499 Where trust goes too far
- Blind trust. in disregarding the possibility or evidence of a lack of trustworthiness.
- Trust out of desperation: there is no alternative. This connects to Albert Hirschman’s recognition of ‘loyalty’next to ‘voice’and ‘exit’. If there is no basis for deliberation, in voice, and no option of exit, in beig pinned down or coerced, there is only one option of staying put and making the best of it. In Russia under.Stalin, people talked lovingly of ‘little father’ Stalin, in spite of his blatant terror. Psychologically, it was unbearable to face reality.
- The disadvantage of bonding in family or clan, as in Japan, for example, is that relationships are locked into such clans, excluding variety from outside, which can be bad for innovation.
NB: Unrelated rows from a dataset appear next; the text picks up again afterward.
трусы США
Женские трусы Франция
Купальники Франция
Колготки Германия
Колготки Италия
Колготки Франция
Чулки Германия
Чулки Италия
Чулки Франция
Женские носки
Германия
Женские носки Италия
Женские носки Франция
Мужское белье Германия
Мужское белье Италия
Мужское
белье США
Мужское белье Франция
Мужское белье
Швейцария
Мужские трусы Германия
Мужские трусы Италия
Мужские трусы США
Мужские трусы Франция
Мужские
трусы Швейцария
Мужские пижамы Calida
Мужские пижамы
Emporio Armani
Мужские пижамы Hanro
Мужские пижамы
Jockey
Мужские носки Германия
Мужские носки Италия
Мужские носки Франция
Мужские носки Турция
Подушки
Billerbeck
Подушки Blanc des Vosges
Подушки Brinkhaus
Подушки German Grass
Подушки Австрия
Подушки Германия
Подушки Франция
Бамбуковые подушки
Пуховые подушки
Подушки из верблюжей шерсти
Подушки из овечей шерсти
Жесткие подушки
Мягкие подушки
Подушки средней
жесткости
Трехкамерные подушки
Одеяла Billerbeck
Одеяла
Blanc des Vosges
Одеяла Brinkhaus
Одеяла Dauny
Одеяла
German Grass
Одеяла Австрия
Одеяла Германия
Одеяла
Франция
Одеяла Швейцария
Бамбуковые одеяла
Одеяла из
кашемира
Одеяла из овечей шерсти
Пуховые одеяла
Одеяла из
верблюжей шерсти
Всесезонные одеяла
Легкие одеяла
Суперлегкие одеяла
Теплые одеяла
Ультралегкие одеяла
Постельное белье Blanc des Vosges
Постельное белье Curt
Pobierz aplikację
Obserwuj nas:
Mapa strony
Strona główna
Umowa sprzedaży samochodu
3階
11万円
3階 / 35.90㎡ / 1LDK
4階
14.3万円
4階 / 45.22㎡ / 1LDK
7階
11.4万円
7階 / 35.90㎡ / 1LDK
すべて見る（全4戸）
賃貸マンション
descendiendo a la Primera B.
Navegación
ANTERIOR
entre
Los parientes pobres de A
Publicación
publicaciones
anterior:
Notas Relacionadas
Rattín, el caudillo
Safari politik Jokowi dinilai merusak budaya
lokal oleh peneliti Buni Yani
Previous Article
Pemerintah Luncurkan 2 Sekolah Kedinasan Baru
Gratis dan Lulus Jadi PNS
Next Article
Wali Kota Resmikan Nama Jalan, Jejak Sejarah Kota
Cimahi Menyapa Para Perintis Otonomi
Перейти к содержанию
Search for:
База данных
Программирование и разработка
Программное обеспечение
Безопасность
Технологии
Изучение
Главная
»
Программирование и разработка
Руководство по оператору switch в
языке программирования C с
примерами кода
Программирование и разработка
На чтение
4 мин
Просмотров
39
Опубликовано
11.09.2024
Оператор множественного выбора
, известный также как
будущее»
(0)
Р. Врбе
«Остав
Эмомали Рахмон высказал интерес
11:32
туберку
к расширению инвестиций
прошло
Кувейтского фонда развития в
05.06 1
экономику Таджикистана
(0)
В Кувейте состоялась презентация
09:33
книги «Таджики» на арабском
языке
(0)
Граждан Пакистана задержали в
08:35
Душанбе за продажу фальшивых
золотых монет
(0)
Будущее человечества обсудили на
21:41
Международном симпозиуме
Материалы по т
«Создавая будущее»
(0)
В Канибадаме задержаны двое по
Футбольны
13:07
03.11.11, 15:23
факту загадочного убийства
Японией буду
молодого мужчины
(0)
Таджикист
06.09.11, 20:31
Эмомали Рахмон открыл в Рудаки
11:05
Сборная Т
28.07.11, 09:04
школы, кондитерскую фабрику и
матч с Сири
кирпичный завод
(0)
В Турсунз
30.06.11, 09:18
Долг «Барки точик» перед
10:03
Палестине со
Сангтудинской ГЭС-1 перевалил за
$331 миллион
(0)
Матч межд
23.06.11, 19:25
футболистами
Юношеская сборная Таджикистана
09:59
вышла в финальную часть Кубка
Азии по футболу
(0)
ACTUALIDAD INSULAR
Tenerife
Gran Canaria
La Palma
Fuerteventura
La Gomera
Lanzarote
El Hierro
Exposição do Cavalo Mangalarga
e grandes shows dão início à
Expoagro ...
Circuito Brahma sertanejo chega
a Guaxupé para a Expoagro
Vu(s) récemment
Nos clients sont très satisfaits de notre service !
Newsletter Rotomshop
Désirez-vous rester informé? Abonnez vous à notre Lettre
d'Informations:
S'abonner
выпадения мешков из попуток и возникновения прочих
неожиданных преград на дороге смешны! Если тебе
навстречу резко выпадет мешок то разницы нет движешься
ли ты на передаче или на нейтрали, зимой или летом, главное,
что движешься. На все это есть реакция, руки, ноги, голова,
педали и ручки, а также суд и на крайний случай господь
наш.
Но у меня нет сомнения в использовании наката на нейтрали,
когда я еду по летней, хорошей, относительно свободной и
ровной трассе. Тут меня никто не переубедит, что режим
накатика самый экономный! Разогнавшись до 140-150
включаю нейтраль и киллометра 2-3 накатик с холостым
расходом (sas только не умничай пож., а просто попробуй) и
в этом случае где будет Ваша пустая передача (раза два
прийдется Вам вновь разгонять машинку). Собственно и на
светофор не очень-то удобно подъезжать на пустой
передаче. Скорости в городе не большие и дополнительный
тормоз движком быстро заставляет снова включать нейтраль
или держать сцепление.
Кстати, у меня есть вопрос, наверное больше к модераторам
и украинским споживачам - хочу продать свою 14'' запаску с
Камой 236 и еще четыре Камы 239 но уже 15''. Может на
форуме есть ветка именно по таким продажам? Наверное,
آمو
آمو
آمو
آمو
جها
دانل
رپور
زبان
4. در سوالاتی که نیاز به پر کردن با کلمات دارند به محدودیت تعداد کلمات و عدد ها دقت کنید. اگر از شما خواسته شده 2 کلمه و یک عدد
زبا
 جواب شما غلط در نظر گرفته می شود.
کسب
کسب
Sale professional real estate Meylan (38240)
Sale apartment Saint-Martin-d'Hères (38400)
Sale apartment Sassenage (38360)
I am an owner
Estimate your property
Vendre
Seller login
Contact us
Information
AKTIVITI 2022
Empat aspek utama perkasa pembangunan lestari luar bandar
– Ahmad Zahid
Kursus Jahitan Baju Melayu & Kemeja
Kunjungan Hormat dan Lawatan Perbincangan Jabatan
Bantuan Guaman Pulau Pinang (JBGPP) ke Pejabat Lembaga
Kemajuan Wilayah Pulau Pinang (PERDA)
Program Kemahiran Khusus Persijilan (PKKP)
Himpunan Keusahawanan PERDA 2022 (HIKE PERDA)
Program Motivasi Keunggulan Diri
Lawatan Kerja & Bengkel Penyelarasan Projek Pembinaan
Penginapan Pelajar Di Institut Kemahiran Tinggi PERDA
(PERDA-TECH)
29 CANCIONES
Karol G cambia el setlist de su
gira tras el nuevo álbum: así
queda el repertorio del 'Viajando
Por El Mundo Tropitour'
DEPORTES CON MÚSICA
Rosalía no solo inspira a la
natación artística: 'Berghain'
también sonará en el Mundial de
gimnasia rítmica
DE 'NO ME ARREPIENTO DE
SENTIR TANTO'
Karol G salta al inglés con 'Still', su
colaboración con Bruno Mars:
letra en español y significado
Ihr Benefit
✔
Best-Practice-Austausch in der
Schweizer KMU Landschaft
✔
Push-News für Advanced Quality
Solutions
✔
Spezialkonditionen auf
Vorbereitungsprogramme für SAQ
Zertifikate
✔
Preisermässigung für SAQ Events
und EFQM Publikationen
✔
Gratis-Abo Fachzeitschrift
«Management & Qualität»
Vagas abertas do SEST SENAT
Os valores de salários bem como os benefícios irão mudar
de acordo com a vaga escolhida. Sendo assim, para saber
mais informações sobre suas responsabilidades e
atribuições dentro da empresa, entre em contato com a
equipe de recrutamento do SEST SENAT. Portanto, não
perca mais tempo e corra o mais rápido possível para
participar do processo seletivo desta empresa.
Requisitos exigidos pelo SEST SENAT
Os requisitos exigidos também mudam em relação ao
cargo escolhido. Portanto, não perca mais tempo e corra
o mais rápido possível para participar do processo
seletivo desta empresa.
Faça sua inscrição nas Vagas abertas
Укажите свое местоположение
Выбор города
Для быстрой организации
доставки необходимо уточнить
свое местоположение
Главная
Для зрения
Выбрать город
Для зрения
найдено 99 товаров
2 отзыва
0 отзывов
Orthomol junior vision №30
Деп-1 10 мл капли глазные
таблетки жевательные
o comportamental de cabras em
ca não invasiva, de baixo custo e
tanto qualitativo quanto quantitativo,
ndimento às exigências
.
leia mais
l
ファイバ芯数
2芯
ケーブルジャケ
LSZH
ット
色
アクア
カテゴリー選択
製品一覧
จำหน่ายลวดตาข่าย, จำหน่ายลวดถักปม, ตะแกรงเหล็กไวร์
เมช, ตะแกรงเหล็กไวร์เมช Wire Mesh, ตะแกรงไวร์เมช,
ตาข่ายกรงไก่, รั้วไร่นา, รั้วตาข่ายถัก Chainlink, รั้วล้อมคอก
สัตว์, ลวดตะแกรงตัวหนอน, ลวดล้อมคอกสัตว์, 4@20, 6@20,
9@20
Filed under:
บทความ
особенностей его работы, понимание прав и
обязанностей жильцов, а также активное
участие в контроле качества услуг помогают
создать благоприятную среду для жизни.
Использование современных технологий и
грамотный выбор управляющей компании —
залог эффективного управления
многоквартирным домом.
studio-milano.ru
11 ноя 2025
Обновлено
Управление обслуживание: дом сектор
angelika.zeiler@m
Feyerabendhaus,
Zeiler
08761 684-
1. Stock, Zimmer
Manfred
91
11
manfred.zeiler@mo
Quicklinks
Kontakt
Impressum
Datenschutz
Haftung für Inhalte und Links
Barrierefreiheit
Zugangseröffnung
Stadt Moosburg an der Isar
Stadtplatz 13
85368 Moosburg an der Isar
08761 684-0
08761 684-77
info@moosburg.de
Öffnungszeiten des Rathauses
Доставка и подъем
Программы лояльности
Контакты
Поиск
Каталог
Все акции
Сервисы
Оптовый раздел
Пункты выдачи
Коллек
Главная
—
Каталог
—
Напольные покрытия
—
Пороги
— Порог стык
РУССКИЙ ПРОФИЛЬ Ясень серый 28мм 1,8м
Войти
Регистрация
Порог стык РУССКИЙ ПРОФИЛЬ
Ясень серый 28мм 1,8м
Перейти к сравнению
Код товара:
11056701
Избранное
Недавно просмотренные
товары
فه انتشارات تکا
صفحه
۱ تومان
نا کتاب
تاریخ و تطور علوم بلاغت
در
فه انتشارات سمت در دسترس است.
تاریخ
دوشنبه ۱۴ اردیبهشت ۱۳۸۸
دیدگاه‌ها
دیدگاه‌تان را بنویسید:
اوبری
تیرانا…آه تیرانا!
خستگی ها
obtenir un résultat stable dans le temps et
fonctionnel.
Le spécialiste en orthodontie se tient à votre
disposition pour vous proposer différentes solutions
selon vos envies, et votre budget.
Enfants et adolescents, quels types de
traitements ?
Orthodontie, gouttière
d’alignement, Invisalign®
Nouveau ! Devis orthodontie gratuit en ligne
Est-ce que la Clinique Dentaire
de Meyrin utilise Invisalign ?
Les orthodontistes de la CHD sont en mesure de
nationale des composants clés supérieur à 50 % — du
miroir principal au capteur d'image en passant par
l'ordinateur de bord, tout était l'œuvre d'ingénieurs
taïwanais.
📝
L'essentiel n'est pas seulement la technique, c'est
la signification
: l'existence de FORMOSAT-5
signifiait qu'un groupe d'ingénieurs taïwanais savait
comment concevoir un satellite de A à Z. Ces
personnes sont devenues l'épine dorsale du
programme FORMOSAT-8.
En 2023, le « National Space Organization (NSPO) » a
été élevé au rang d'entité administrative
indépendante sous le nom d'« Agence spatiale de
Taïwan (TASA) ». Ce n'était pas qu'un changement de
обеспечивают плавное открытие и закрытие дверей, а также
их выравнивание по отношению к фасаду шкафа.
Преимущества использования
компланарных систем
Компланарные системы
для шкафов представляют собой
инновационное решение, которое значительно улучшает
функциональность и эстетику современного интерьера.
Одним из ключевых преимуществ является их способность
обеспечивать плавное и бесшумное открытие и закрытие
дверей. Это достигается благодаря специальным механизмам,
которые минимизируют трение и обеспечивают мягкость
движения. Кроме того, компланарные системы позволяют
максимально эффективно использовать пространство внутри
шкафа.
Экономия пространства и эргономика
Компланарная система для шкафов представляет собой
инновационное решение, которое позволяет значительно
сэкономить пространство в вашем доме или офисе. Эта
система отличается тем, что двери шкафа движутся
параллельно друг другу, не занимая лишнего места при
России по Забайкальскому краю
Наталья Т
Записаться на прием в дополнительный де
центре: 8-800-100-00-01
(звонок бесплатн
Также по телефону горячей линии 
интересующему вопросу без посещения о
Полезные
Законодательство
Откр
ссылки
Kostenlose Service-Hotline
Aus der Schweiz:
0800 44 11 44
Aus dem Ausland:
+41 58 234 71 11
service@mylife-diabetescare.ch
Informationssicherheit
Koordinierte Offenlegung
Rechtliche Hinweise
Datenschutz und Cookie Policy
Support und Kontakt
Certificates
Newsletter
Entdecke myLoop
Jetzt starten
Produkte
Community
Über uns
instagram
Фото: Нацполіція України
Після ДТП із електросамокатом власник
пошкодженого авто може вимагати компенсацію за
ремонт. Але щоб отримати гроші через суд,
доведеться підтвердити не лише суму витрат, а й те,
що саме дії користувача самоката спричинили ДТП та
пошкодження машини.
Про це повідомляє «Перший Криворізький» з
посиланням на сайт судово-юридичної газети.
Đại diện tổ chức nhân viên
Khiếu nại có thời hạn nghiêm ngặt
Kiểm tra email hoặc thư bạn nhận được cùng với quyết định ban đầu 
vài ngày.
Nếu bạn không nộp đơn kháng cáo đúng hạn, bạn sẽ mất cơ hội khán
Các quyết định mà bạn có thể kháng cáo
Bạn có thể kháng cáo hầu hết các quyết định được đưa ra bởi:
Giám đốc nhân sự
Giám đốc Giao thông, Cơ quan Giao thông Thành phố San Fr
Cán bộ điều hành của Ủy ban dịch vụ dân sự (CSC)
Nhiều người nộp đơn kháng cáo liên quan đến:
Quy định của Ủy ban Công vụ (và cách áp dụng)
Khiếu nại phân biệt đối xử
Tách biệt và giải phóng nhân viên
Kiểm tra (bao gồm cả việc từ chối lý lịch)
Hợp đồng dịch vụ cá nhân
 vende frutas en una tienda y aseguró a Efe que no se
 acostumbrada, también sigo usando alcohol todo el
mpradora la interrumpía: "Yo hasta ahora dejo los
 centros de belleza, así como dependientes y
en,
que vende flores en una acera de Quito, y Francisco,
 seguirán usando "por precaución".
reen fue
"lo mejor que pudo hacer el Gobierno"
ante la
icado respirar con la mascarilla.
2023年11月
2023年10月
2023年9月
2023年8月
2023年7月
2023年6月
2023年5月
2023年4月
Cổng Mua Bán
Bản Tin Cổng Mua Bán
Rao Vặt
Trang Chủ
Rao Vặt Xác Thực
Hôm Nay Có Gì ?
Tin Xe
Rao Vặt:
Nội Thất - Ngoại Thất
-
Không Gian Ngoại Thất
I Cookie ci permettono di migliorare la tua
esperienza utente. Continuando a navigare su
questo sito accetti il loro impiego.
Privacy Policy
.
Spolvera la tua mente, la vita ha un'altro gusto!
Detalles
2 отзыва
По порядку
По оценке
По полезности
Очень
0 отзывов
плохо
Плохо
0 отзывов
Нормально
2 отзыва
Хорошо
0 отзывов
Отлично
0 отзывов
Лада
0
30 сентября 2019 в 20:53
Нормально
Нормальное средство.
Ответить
- One can have multiple, conflicting obligations, to job, family, personnel, customers, suppliers, environment, community or nation, that can necessitate disloyalty to at least one of them, in a crisis.
- Due to harsh outside conditions that threaten survival, people. who intend to be trustworthy. can no longer afford it.
- According to the philosopher Nietzsche, benevolence and pity as the result of the power play of the weak to protect them against the strong or exert vengeance on them.This can yield forced or hypocritical trust
- According to Bernard Mandeville, private vices are public virtues. I would say that the duty of benevolence can eliminate the virtuous power of ‘Thymos’, the urge to excell and perform of the entrepreneur, discoverer, sportsman, scientist etc.